** Data to examine follows **

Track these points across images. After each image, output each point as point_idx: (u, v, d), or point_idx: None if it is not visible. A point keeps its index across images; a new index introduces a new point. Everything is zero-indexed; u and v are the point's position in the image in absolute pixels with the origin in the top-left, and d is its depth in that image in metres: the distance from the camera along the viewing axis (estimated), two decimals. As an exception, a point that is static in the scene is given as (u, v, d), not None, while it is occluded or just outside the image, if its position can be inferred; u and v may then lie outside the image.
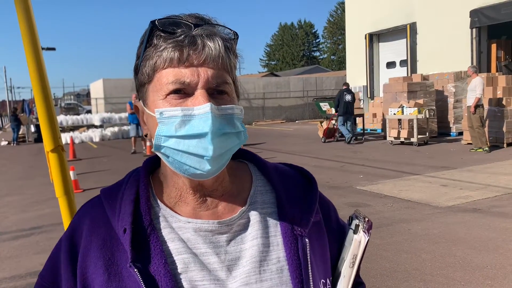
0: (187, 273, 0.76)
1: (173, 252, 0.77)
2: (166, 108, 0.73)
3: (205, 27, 0.75)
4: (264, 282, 0.78)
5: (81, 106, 43.11)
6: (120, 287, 0.75)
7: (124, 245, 0.76)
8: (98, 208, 0.84)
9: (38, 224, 6.48)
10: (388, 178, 8.37)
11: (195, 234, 0.79)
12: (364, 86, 20.75)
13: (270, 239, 0.82)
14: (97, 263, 0.77)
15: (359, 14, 20.98)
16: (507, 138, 11.50)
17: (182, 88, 0.73)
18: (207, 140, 0.71)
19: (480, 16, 15.60)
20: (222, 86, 0.75)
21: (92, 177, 10.51)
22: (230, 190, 0.85)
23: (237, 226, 0.82)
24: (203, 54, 0.73)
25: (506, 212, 5.74)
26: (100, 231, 0.80)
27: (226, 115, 0.74)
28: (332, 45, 69.57)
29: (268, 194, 0.88)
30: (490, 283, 3.77)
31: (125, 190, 0.84)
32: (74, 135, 20.56)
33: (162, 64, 0.74)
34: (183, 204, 0.82)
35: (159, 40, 0.74)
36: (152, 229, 0.78)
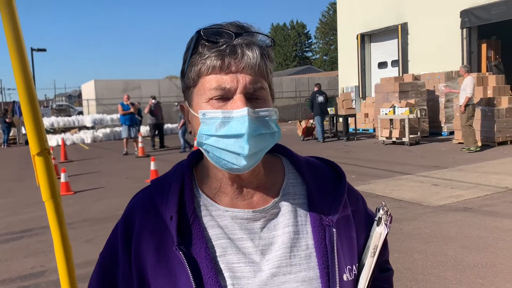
0: (225, 256, 0.85)
1: (213, 237, 0.87)
2: (208, 110, 0.82)
3: (244, 37, 0.83)
4: (294, 266, 0.87)
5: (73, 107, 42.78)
6: (167, 267, 0.86)
7: (171, 230, 0.86)
8: (148, 197, 0.94)
9: (28, 227, 6.43)
10: (380, 177, 8.41)
11: (232, 222, 0.89)
12: (356, 86, 20.84)
13: (300, 228, 0.90)
14: (148, 246, 0.88)
15: (351, 14, 21.06)
16: (497, 137, 11.60)
17: (222, 93, 0.82)
18: (243, 140, 0.79)
19: (471, 16, 15.72)
20: (258, 91, 0.83)
21: (83, 178, 10.45)
22: (265, 182, 0.93)
23: (270, 215, 0.91)
24: (242, 63, 0.81)
25: (497, 211, 5.79)
26: (150, 218, 0.90)
27: (261, 117, 0.82)
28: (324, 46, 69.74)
29: (299, 186, 0.96)
30: (481, 282, 3.79)
31: (172, 181, 0.93)
32: (66, 136, 20.41)
33: (206, 71, 0.83)
34: (222, 195, 0.91)
35: (203, 49, 0.83)
36: (195, 217, 0.88)
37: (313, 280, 0.87)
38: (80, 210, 7.24)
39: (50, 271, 4.57)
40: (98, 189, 9.02)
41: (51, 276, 4.45)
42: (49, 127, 22.66)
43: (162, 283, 0.86)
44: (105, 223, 6.28)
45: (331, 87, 30.18)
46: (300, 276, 0.87)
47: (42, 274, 4.56)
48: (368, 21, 19.92)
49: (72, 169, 11.51)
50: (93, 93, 26.21)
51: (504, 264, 4.12)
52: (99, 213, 7.01)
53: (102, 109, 25.39)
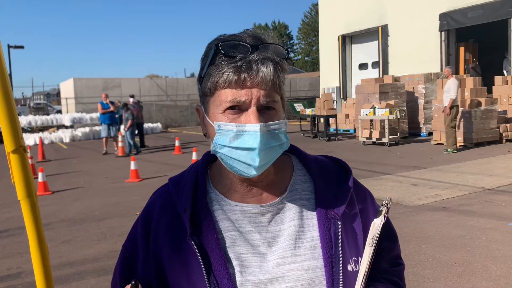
0: (234, 247, 0.92)
1: (223, 229, 0.94)
2: (223, 122, 0.89)
3: (260, 52, 0.87)
4: (298, 256, 0.93)
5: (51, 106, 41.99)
6: (182, 257, 0.93)
7: (184, 222, 0.93)
8: (166, 193, 1.02)
9: (4, 227, 6.28)
10: (360, 177, 8.48)
11: (241, 215, 0.96)
12: (337, 87, 21.00)
13: (306, 221, 0.96)
14: (164, 237, 0.96)
15: (333, 16, 21.22)
16: (475, 138, 11.84)
17: (237, 105, 0.87)
18: (255, 153, 0.86)
19: (449, 19, 16.03)
20: (271, 103, 0.89)
21: (62, 178, 10.27)
22: (274, 180, 0.99)
23: (277, 209, 0.97)
24: (257, 78, 0.86)
25: (473, 211, 5.91)
26: (167, 212, 0.98)
27: (272, 131, 0.88)
28: (306, 47, 70.09)
29: (307, 183, 1.02)
30: (458, 280, 3.86)
31: (187, 178, 1.01)
32: (44, 135, 20.04)
33: (222, 85, 0.88)
34: (233, 192, 0.98)
35: (221, 63, 0.87)
36: (207, 210, 0.96)
37: (317, 268, 0.92)
38: (57, 211, 7.11)
39: (27, 273, 4.47)
40: (76, 189, 8.87)
41: (28, 277, 4.36)
42: (27, 126, 22.21)
43: (177, 271, 0.94)
44: (83, 224, 6.18)
45: (313, 88, 30.38)
46: (305, 264, 0.92)
47: (19, 276, 4.46)
48: (350, 23, 20.11)
49: (50, 169, 11.30)
50: (72, 91, 25.78)
51: (480, 262, 4.21)
52: (77, 213, 6.89)
53: (81, 108, 25.01)
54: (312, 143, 14.70)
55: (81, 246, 5.25)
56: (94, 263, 4.60)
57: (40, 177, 8.57)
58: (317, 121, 16.64)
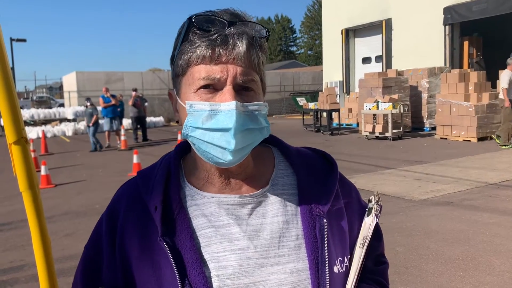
0: (210, 246, 0.84)
1: (197, 228, 0.85)
2: (196, 102, 0.80)
3: (237, 26, 0.80)
4: (282, 257, 0.85)
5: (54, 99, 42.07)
6: (151, 258, 0.84)
7: (155, 221, 0.84)
8: (134, 188, 0.93)
9: (7, 220, 6.29)
10: (363, 172, 8.47)
11: (218, 208, 0.87)
12: (340, 81, 20.93)
13: (289, 217, 0.88)
14: (132, 237, 0.87)
15: (336, 9, 21.10)
16: (477, 133, 11.79)
17: (212, 83, 0.80)
18: (230, 134, 0.77)
19: (453, 13, 15.91)
20: (249, 83, 0.81)
21: (64, 171, 10.28)
22: (254, 173, 0.92)
23: (257, 202, 0.89)
24: (233, 53, 0.79)
25: (477, 205, 5.88)
26: (135, 209, 0.89)
27: (250, 112, 0.80)
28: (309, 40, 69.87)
29: (289, 177, 0.94)
30: (461, 275, 3.85)
31: (158, 172, 0.92)
32: (46, 129, 20.06)
33: (196, 61, 0.80)
34: (209, 185, 0.89)
35: (194, 37, 0.80)
36: (181, 207, 0.87)
37: (301, 271, 0.85)
38: (60, 203, 7.12)
39: (30, 265, 4.48)
40: (79, 182, 8.88)
41: (30, 270, 4.37)
42: (30, 119, 22.25)
43: (146, 274, 0.85)
44: (86, 217, 6.18)
45: (316, 82, 30.30)
46: (289, 267, 0.85)
47: (21, 268, 4.47)
48: (353, 16, 19.99)
49: (52, 162, 11.32)
50: (74, 85, 25.79)
51: (483, 257, 4.19)
52: (80, 206, 6.90)
53: (84, 101, 25.00)
54: (315, 137, 14.67)
55: (84, 239, 5.20)
56: (97, 256, 4.60)
57: (43, 170, 8.58)
58: (320, 115, 16.60)
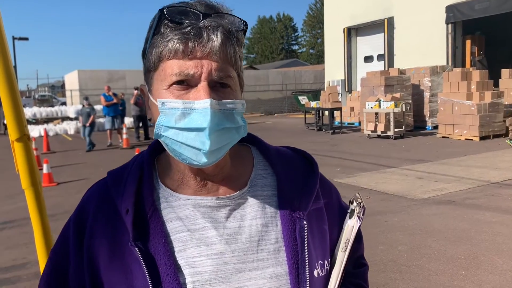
0: (185, 251, 0.79)
1: (172, 231, 0.80)
2: (168, 100, 0.75)
3: (212, 19, 0.75)
4: (261, 261, 0.81)
5: (56, 98, 42.15)
6: (122, 264, 0.79)
7: (127, 224, 0.79)
8: (104, 189, 0.87)
9: (10, 218, 6.31)
10: (365, 171, 8.46)
11: (194, 210, 0.82)
12: (342, 80, 20.90)
13: (269, 220, 0.85)
14: (102, 241, 0.81)
15: (338, 8, 21.07)
16: (480, 132, 11.76)
17: (185, 79, 0.75)
18: (204, 134, 0.73)
19: (455, 11, 15.87)
20: (225, 79, 0.76)
21: (66, 170, 10.30)
22: (231, 174, 0.87)
23: (236, 204, 0.84)
24: (207, 47, 0.74)
25: (479, 204, 5.87)
26: (105, 211, 0.84)
27: (226, 110, 0.75)
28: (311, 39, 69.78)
29: (269, 177, 0.90)
30: (463, 274, 3.84)
31: (130, 172, 0.87)
32: (48, 127, 20.10)
33: (168, 55, 0.75)
34: (184, 187, 0.85)
35: (166, 30, 0.75)
36: (154, 210, 0.82)
37: (281, 276, 0.81)
38: (62, 202, 7.13)
39: (32, 263, 4.49)
40: (81, 181, 8.89)
41: (33, 268, 4.38)
42: (32, 118, 22.28)
43: (115, 281, 0.80)
44: (89, 215, 6.19)
45: (318, 81, 30.26)
46: (268, 272, 0.81)
47: (24, 266, 4.48)
48: (355, 15, 19.95)
49: (55, 160, 11.33)
50: (76, 83, 25.82)
51: (486, 256, 4.18)
52: (82, 204, 6.91)
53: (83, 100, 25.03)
54: (317, 136, 14.66)
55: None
56: (99, 254, 4.62)
57: (45, 169, 8.60)
58: (322, 114, 16.58)
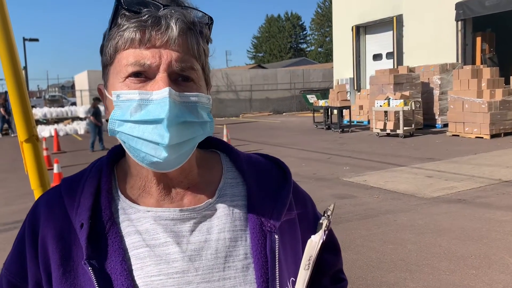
0: (142, 269, 0.72)
1: (129, 247, 0.73)
2: (123, 91, 0.69)
3: (173, 8, 0.70)
4: (227, 280, 0.74)
5: (66, 98, 42.49)
6: (73, 284, 0.72)
7: (80, 241, 0.72)
8: (57, 198, 0.79)
9: (21, 217, 6.36)
10: (374, 169, 8.42)
11: (154, 223, 0.75)
12: (350, 78, 20.81)
13: (237, 234, 0.78)
14: (53, 256, 0.74)
15: (346, 6, 20.97)
16: (490, 130, 11.64)
17: (142, 70, 0.69)
18: (163, 126, 0.66)
19: (465, 8, 15.71)
20: (187, 71, 0.70)
21: (76, 170, 10.19)
22: (198, 182, 0.80)
23: (202, 217, 0.77)
24: (165, 35, 0.68)
25: (490, 203, 5.81)
26: (57, 223, 0.76)
27: (188, 103, 0.69)
28: (319, 37, 69.54)
29: (239, 187, 0.83)
30: (474, 273, 3.81)
31: (86, 181, 0.80)
32: (59, 127, 20.26)
33: (123, 45, 0.70)
34: (146, 196, 0.78)
35: (122, 20, 0.70)
36: (112, 223, 0.74)
37: None
38: (73, 201, 7.20)
39: (43, 262, 4.54)
40: (91, 180, 8.95)
41: (44, 267, 4.42)
42: (42, 118, 22.49)
43: None
44: (99, 214, 6.25)
45: (326, 79, 30.15)
46: None
47: (35, 265, 4.53)
48: (364, 13, 19.85)
49: (65, 160, 11.43)
50: (86, 83, 26.01)
51: (497, 255, 4.14)
52: (92, 204, 6.96)
53: (96, 100, 25.21)
54: (326, 135, 14.62)
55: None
56: (109, 253, 4.65)
57: (56, 168, 8.67)
58: (331, 113, 16.52)
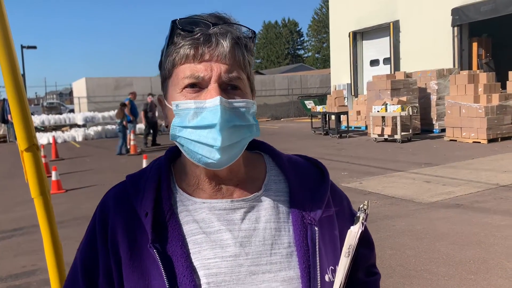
0: (200, 253, 0.82)
1: (188, 233, 0.84)
2: (181, 101, 0.80)
3: (221, 26, 0.81)
4: (274, 264, 0.84)
5: (64, 105, 42.48)
6: (140, 265, 0.83)
7: (146, 227, 0.83)
8: (123, 192, 0.91)
9: (19, 225, 6.36)
10: (372, 175, 8.44)
11: (209, 213, 0.86)
12: (348, 84, 20.88)
13: (281, 225, 0.88)
14: (122, 242, 0.85)
15: (343, 12, 21.08)
16: (487, 134, 11.68)
17: (196, 82, 0.80)
18: (216, 130, 0.77)
19: (461, 14, 15.82)
20: (235, 81, 0.81)
21: (75, 177, 10.37)
22: (245, 179, 0.91)
23: (250, 207, 0.87)
24: (216, 51, 0.79)
25: (488, 207, 5.83)
26: (124, 213, 0.87)
27: (236, 109, 0.80)
28: (317, 43, 69.81)
29: (281, 184, 0.93)
30: (473, 278, 3.81)
31: (148, 177, 0.90)
32: (57, 134, 20.24)
33: (180, 60, 0.81)
34: (200, 191, 0.88)
35: (178, 38, 0.82)
36: (172, 213, 0.85)
37: (293, 279, 0.84)
38: (71, 209, 7.18)
39: (42, 270, 4.53)
40: (89, 187, 8.95)
41: (42, 275, 4.41)
42: (40, 125, 22.46)
43: (134, 281, 0.83)
44: (97, 222, 6.23)
45: (324, 85, 30.24)
46: (280, 275, 0.84)
47: (34, 273, 4.51)
48: (360, 19, 19.96)
49: (63, 167, 11.42)
50: (84, 90, 26.01)
51: (495, 259, 4.15)
52: (90, 211, 6.86)
53: (94, 107, 25.20)
54: (323, 141, 14.64)
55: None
56: (107, 260, 4.64)
57: (54, 176, 8.66)
58: (328, 118, 16.56)
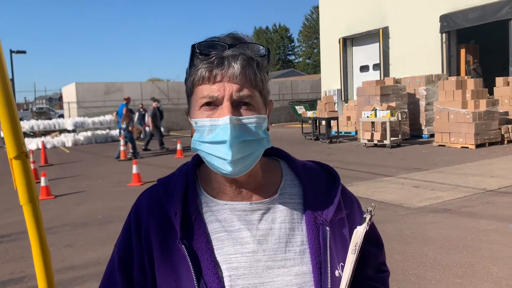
0: (222, 249, 0.92)
1: (211, 231, 0.94)
2: (199, 119, 0.91)
3: (235, 48, 0.90)
4: (288, 260, 0.94)
5: (53, 110, 42.14)
6: (171, 260, 0.93)
7: (175, 225, 0.93)
8: (155, 194, 1.02)
9: (7, 232, 6.30)
10: (361, 180, 8.49)
11: (231, 214, 0.96)
12: (338, 90, 21.03)
13: (295, 225, 0.98)
14: (155, 239, 0.95)
15: (333, 18, 21.26)
16: (475, 140, 11.83)
17: (212, 101, 0.90)
18: (226, 146, 0.87)
19: (449, 21, 16.04)
20: (246, 98, 0.90)
21: (64, 182, 10.29)
22: (263, 184, 1.00)
23: (266, 209, 0.98)
24: (227, 73, 0.89)
25: (475, 212, 5.90)
26: (156, 214, 0.97)
27: (246, 125, 0.89)
28: (307, 49, 70.13)
29: (296, 188, 1.03)
30: (459, 282, 3.86)
31: (177, 182, 1.01)
32: (46, 140, 20.09)
33: (198, 81, 0.92)
34: (222, 194, 0.99)
35: (197, 61, 0.92)
36: (197, 213, 0.96)
37: (305, 274, 0.93)
38: (60, 215, 7.13)
39: (30, 277, 4.49)
40: (79, 193, 8.89)
41: (31, 281, 4.37)
42: (29, 131, 22.27)
43: (166, 275, 0.94)
44: (86, 228, 6.20)
45: (314, 91, 30.40)
46: (294, 270, 0.93)
47: (22, 280, 4.47)
48: (350, 25, 20.14)
49: (52, 173, 11.33)
50: (74, 96, 25.85)
51: (481, 263, 4.21)
52: (79, 217, 6.91)
53: (83, 112, 25.05)
54: (314, 146, 14.70)
55: (84, 250, 5.26)
56: (97, 266, 4.60)
57: (43, 182, 8.60)
58: (319, 124, 16.65)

** End of Data to examine **

(Assigned task) Among the records above, extract exactly the lines from the line with "9: (38, 224, 6.48)" to the line with "21: (92, 177, 10.51)", both lines included, and leave out the rest.

(Answer area)
9: (38, 224, 6.48)
10: (388, 178, 8.37)
11: (195, 234, 0.79)
12: (364, 86, 20.75)
13: (270, 239, 0.82)
14: (97, 263, 0.77)
15: (359, 14, 20.98)
16: (507, 138, 11.50)
17: (182, 88, 0.73)
18: (207, 140, 0.71)
19: (480, 16, 15.60)
20: (222, 86, 0.75)
21: (92, 177, 10.51)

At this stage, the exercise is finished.